● **ОТРЫВОК ТЕКСТА**
----------
Не помню, что он еще говорил, — может быть, Леня Зорин помнит лучше. Помню только, что когда я пошла на кухню варить кофе, он вышел за мною и уже более миролюбиво сказал, что вокруг меня по Москве пошли круги, что всем известно, как я на бюро раскололась, и что он хочет меня по-дружески предупредить: мне стыдно будет смотреть в глаза честным людям, например, Вере Кукиновой (к чему он ее приплел — не знаю).
Ночью мне опять стало плохо. У меня сделался сердечный припадок, что вообще мне не свойственно.
----------
● **ИСХОДНЫЕ ЗАПИСИ**

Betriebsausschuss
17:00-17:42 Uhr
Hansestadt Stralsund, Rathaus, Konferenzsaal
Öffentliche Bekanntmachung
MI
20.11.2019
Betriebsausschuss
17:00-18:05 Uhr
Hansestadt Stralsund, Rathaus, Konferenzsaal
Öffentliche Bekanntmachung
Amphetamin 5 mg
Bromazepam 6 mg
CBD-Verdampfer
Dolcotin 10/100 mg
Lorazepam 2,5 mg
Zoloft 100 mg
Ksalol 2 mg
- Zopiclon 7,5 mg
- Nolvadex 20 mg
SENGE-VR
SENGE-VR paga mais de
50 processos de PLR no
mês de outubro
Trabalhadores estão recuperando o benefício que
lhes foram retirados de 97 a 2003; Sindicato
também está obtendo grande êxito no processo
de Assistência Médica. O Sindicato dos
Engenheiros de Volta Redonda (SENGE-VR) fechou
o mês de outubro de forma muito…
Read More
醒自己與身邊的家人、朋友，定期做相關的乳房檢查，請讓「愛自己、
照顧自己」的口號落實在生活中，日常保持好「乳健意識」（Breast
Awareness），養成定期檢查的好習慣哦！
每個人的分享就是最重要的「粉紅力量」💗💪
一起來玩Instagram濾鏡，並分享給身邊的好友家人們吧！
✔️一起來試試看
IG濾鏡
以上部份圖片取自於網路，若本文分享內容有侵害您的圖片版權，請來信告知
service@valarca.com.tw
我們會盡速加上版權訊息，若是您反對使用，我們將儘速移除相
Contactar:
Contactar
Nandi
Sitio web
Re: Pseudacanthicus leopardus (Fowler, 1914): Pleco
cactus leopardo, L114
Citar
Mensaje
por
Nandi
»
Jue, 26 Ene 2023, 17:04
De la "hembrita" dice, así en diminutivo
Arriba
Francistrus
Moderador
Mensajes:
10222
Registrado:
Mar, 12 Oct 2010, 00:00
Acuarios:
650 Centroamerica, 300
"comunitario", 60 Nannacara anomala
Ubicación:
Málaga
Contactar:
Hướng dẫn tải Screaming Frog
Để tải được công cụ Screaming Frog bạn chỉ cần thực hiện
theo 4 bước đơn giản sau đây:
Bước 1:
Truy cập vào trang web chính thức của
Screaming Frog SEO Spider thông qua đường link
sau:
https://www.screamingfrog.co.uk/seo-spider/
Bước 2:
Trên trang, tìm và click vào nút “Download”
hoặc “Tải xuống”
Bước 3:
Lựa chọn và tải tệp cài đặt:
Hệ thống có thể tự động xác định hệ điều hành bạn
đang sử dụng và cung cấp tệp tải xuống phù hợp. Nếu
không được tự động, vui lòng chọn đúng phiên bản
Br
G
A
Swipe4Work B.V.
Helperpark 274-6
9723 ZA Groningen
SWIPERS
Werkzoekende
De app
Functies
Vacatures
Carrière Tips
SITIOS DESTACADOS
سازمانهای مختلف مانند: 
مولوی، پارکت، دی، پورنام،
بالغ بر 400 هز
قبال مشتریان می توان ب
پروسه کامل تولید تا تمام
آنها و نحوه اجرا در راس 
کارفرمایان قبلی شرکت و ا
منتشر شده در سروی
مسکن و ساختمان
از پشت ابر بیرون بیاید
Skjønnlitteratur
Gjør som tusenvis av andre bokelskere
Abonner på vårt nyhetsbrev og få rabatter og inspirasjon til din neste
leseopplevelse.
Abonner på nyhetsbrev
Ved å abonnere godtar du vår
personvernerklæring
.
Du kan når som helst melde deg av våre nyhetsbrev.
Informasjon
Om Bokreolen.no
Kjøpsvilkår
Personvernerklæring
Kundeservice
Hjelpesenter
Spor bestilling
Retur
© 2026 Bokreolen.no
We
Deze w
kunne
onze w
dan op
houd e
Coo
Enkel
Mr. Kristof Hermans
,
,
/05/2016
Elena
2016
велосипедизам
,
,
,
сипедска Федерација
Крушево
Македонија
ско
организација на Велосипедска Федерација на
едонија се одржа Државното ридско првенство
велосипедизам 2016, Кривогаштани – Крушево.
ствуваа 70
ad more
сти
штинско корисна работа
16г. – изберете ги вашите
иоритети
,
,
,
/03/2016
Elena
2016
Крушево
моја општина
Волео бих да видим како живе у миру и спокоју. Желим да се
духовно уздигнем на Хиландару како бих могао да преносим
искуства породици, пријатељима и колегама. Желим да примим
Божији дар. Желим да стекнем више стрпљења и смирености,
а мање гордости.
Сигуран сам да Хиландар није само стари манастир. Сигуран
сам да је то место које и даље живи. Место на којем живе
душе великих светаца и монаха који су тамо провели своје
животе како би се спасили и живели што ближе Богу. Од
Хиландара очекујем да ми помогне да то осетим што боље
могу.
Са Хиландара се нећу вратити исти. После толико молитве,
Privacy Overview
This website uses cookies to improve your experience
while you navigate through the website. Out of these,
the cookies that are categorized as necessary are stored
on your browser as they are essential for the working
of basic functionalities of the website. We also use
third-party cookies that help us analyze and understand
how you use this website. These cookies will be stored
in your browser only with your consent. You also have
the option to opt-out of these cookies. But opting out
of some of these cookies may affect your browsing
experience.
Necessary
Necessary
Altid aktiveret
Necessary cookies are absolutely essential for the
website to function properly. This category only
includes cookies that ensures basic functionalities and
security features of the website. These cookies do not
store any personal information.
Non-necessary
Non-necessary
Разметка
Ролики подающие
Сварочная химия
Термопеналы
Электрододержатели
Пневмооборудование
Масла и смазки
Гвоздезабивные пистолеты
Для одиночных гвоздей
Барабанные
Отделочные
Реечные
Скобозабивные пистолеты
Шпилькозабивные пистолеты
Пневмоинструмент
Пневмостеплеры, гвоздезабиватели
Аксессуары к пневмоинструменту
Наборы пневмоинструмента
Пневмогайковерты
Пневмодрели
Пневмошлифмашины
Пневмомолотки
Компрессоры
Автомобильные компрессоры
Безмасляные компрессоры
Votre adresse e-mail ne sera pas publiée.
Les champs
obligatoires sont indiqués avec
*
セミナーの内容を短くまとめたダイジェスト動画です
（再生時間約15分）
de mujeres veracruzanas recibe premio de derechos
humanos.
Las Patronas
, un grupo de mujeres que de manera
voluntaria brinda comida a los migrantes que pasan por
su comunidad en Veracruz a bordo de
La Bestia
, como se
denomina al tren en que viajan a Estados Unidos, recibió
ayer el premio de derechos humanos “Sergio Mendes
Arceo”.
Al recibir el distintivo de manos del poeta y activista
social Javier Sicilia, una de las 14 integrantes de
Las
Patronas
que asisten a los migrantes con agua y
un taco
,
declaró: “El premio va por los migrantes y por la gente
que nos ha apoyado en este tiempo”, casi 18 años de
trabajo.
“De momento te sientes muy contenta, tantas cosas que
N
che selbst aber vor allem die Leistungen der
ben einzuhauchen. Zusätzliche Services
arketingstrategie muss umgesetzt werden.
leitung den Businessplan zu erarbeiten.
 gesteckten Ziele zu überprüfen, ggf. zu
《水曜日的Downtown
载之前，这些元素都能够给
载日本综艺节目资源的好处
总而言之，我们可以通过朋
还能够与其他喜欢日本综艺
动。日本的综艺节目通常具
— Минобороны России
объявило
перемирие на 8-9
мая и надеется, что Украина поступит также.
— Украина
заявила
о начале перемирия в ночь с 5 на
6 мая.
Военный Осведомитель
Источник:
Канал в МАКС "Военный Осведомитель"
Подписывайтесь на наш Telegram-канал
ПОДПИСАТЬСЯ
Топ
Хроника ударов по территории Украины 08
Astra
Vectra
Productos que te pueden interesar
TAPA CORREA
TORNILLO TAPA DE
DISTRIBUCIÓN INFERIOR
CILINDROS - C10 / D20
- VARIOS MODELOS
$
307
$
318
----------
● **ЗАДАНИЯ**
1. Ответьте на вопросы по отрывку:
(а) Кто, по мнению автора, может лучше помнить, что он еще говорил?
(б) Кого он назвал в пример честных людей?
(в) Что случилось ночью?
2. Обновите отрывок: перепишите всё от «Не помню, что» до «приплел — не знаю).», заменив «кофе» на «чай».

● **ОТВЕТЫ ПО ЗАДАНИЯМ**
1.
(а) Леня Зорин.
(б) Веру Кукинову.
(в) Случился сердечный припадок.

2.
Не помню, что он еще говорил, — может быть, Леня Зорин помнит лучше. Помню только, что когда я пошла на кухню варить чай, он вышел за мною и уже более миролюбиво сказал, что вокруг меня по Москве пошли круги, что всем известно, как я на бюро раскололась, и что он хочет меня по-дружески предупредить: мне стыдно будет смотреть в глаза честным людям, например, Вере Кукиновой (к чему он ее приплел — не знаю).